Yes, we had problems and I was thinking about a divorce, but to see someone else in your bed with your husband, is traumatizing.

"Mel, I'm so sorry, we haven't had sex in weeks, and it was a stupid mistake, sleeping with her!" Blake said with no sincerity in his eyes as he sipped his whiskey, that was sitting on his nightstand.

"Melissa, I'm sorry, I didn't want for you to find out that Blake and I are in love," Andrea said with full sincerity in her eyes.

No wonder, he hasn't said he loved me for so long. It's all adding up, how naive could I have been! My eyes squished together and I confidently yet harshly said, "in love?? Ok Blake, we are done. I'm filing for a divorce, I should've done it sooner. You know Blake. You know that my past boyfriend cheated on me for a full year. I don't even want to know how long you've been sleeping with Andrea."

Blake shrugged. He acted as if he didn't care. He didn't even deny being In love with Andrea. Blake changed and it's time for me to change too.

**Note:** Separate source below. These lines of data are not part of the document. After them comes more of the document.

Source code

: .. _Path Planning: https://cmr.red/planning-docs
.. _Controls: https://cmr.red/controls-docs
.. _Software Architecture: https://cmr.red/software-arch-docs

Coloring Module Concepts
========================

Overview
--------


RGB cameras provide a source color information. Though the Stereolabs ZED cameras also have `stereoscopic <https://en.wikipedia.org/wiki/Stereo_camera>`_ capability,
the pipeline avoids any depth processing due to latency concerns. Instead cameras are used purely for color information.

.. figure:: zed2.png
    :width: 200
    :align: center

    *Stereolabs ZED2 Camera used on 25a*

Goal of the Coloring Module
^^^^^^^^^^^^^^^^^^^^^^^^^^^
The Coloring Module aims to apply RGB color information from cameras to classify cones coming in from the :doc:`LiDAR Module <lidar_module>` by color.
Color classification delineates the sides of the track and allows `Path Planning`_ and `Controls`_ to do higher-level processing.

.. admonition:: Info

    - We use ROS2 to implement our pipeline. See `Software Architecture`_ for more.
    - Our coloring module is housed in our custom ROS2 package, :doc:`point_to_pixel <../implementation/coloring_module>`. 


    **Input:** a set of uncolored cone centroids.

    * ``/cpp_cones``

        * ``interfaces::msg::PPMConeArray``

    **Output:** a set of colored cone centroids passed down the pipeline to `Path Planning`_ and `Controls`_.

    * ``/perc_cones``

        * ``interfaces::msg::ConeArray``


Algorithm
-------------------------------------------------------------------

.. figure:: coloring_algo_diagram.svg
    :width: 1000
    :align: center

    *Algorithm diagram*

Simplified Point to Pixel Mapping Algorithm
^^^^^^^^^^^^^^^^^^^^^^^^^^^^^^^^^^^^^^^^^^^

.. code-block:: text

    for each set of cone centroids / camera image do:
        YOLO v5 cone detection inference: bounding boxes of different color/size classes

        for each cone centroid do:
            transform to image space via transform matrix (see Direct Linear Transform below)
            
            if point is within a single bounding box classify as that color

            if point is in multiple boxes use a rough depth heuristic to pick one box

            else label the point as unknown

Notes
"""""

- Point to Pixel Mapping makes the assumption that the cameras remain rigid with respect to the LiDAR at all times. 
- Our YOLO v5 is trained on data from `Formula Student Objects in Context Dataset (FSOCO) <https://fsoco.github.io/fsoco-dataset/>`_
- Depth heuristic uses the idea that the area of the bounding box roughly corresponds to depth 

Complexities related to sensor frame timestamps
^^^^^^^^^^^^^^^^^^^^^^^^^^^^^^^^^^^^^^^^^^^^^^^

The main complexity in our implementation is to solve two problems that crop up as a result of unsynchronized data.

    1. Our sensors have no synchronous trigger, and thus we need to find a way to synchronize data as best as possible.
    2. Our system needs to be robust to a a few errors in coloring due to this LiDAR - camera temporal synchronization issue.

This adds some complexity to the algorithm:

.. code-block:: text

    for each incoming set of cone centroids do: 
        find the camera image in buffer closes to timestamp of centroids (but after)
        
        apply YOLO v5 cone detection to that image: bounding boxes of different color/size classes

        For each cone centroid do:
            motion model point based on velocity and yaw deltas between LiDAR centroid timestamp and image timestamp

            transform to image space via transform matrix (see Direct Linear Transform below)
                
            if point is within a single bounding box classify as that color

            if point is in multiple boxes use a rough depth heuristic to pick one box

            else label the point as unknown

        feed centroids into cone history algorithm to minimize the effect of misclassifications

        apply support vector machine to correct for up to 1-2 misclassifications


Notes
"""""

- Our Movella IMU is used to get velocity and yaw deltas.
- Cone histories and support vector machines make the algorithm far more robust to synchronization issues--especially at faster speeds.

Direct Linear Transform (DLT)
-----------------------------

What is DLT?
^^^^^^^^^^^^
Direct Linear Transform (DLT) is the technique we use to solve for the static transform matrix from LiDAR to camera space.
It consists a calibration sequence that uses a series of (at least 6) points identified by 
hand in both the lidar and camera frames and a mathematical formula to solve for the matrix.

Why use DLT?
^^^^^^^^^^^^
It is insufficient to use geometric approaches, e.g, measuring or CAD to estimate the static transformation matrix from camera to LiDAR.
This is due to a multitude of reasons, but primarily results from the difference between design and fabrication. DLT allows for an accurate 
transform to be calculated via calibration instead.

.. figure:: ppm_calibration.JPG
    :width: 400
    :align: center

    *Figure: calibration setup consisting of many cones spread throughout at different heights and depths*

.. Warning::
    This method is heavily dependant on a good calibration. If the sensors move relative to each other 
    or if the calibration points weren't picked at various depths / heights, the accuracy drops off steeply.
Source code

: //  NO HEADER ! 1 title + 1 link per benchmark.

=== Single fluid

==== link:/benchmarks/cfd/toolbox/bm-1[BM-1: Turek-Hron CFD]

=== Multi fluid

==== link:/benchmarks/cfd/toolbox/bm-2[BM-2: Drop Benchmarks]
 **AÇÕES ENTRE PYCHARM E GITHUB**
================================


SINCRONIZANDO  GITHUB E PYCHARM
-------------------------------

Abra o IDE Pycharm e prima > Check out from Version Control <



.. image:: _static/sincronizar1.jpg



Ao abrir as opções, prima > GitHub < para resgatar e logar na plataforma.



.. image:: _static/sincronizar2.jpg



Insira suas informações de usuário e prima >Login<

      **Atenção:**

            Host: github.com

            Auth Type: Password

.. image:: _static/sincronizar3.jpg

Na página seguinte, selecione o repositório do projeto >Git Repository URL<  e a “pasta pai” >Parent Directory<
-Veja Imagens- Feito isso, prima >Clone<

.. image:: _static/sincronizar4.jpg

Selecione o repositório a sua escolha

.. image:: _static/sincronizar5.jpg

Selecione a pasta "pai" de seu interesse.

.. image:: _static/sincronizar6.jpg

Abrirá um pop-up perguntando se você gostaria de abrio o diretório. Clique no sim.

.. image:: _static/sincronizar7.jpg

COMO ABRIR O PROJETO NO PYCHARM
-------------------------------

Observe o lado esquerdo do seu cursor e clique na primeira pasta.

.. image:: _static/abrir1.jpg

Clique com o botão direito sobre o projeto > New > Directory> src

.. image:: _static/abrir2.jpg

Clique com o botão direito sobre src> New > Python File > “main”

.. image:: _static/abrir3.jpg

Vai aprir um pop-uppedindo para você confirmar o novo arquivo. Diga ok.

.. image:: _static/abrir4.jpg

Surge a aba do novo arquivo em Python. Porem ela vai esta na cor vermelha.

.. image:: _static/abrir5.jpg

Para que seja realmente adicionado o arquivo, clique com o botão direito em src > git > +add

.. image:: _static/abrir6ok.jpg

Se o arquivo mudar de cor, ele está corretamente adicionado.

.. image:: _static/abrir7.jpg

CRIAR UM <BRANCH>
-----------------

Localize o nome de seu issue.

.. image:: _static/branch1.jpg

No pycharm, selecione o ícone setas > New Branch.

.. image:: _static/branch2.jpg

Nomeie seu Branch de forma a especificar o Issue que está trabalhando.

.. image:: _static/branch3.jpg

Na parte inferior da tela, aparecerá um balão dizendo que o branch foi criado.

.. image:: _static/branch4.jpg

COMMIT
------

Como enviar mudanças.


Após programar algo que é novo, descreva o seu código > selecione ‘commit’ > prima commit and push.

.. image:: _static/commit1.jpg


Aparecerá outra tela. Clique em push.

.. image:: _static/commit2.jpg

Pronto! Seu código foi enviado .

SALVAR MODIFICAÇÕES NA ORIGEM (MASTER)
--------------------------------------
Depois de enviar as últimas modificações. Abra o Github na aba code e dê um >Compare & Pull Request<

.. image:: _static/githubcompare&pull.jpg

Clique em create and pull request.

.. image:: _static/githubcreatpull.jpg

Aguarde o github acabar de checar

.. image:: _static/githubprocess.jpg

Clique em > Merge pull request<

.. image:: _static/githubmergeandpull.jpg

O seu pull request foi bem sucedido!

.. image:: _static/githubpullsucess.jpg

So I grab a suitcase and I start to pack all of my belongings. Blake and Andrea are watching, doing nothing, still in bed with their clothes on the ground. They aren't even sorrowful.
With the zipper half closed, I stormed out the apartment, not saying another word.

The cold truth is, I also felt like I was falling out of love with Blake. I wanted to fix things, but I just can't cope with someone I loved cheat on me, again. I can't go through this traumatizing feeling again. I have to file a divorce, and I think I was okay with the fact that I was getting a divorce. I'm just not okay with the fact he was cheating, and I walked in on it.

I think we both knew that this marriage wasn't going to last, it was bound to end quickly, it was hard for me to admit that before, but I'm certain I can admit it now. Since I will be seeing Eve on set for season 2, for 4 days, I have to avoid her. We start filming season 2 within the next 4 months. I was happy that filming was delayed for "production emergencies" what ever that means. I will only act with her and that's it. I'm ready to start a new chapter in my life, a Blakeless chapter, and I think I'm okay with that. I won't make the same mistakes again, I just won't.